In trying to describe some Lisp concepts in terms familiar to C++ programmers, I tried to draw a parallel between interned symbols in Lisp and the symbol tables used, for example in ELF binary format objects, by the linker stage in C++ compilation.  While there is a logical parallel, it isn’t a very good correspondence, and if you attach too much significance to the logical connections it can lead you to a misleading understanding of Lisp.  I apologize for that, so here we will go into some more fine detail.

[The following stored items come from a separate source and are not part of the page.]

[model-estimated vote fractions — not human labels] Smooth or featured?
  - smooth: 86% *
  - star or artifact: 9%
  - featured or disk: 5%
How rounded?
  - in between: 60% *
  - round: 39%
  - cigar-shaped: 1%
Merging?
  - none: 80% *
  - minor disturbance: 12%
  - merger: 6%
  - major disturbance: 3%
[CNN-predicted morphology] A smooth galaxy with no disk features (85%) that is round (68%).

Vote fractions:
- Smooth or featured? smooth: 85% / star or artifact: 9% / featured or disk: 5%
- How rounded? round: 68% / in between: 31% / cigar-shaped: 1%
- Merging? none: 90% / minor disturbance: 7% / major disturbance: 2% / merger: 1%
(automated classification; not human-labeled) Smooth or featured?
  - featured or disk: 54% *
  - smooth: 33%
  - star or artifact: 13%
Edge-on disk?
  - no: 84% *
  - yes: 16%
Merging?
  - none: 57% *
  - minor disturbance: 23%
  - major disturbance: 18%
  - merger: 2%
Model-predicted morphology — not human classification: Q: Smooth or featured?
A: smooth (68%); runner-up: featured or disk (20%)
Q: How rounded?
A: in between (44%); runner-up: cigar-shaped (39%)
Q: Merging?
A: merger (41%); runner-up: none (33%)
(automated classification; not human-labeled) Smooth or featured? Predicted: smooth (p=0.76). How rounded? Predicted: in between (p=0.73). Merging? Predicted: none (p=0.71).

Now, you might be tempted to argue away the distinction, saying that the logical entities described are similar, but there are some very important differences, not just in the implementation, but in the language behaviour.  Programmers are wisely enjoined not to program to an implementation, but rather to program to the virtual model defined by the standard or API.  A language standard typically defines “as if” rules, that describe how a conforming implementation must behave as seen from within the program.  This allows the standard to define a common virtual platform, and it is the responsibility of the particular hardware and software implementation to present that virtual platform to the programmer.  When the programmer writes code against the standard-defined virtual platform, rather than against a particular implementation, he or she is much more likely to produce portable, readable code that remains correct as compilers are upgraded or as underlying hardware is replaced.  The differences between Lisp interned symbols and C++ linker symbol tables are not implementation differences, they are logical differences that must be understood by the programmer.

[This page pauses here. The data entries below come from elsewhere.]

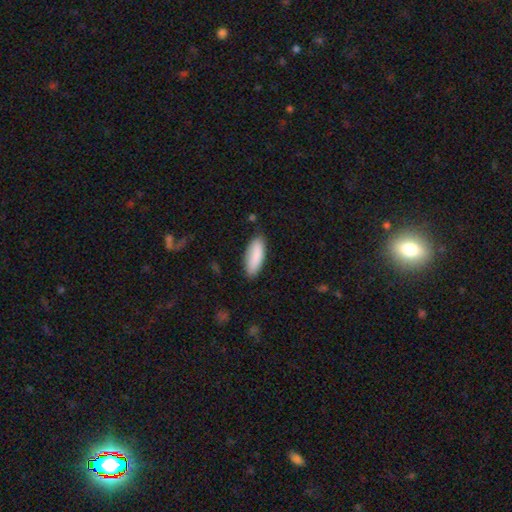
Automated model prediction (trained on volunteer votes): smooth-or-featured: smooth: 88% | featured or disk: 6% | star or artifact: 6%
  how-rounded: in between: 67% | cigar-shaped: 31% | round: 2%
  merging: none: 82% | minor disturbance: 14% | major disturbance: 3% | merger: 2%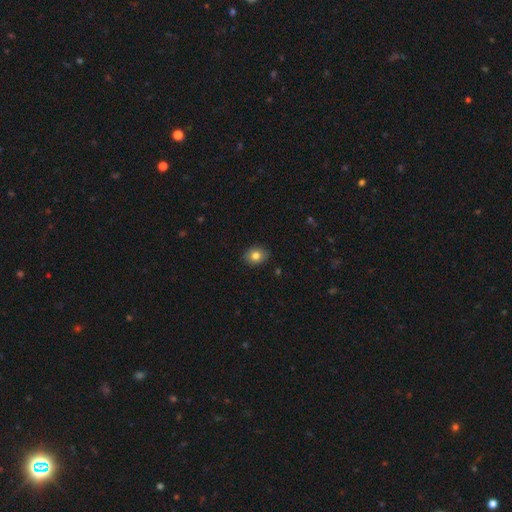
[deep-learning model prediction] smooth-or-featured: smooth: 82% | star or artifact: 9% | featured or disk: 9%
  how-rounded: in between: 51% | round: 48% | cigar-shaped: 1%
  merging: none: 89% | minor disturbance: 9% | major disturbance: 2% | merger: 1%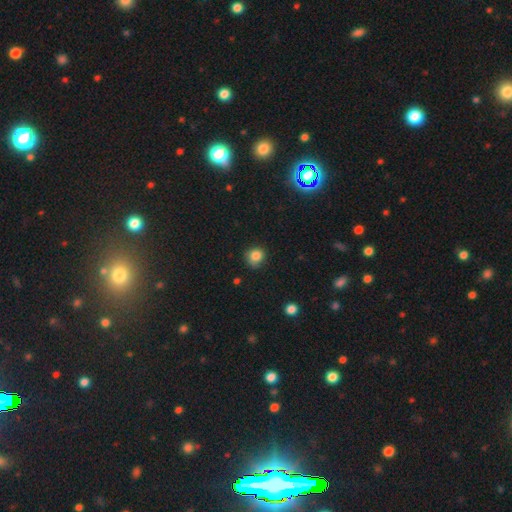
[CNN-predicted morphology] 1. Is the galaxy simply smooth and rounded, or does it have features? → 82% smooth, 11% star or artifact, 6% featured or disk.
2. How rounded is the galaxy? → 82% round, 17% in between, 1% cigar-shaped.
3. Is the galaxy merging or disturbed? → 71% none, 23% minor disturbance, 5% major disturbance, 2% merger.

So, I’m inserting this article, out of sequence, so that I can stop referring to “function symbol tables” in Lisp.  That’s not what they are.  And to understand what they really are, we need to describe packages, which really means understanding the intern function.

I’ve been talking about packages throughout this series, describing them a bit like C++ namespaces but with the added feature of inheritance.  Now, though, it’s time to stop talking about parallels and similarities, and explain what a Lisp package really is.

So, a Lisp package is a namespace.  It’s a container for interned symbols (I’ll get to what we mean by that shortly) that allows the programmer to avoid symbol collisions.  Package inheritance is used to allow the reader to locate symbols from other packages when the symbol is not present in the package in which the reader is running (the “current package”).  EDIT: Please see additional text below, added 2014-02-25.

The Lisp language features themselves are present in a package, the COMMON-LISP package, also available under the nickname CL.  If you define a package which does not directly inherit from COMMON-LISP, you will find that the Lisp language itself appears to be unavailable within your new package!  Invoking defun will produce an error declaring that defun is an unknown function.  I say “appears to be unavailable” because the features are still there and reachable, but if you haven’t inherited from COMMON-LISP you will have to use an explicit CL: prefix just to invoke what you think of as the normal features of the Lisp language.  That CL: prefix is an example of a package prefix.  I’ll be using that term a bit in the text that follows.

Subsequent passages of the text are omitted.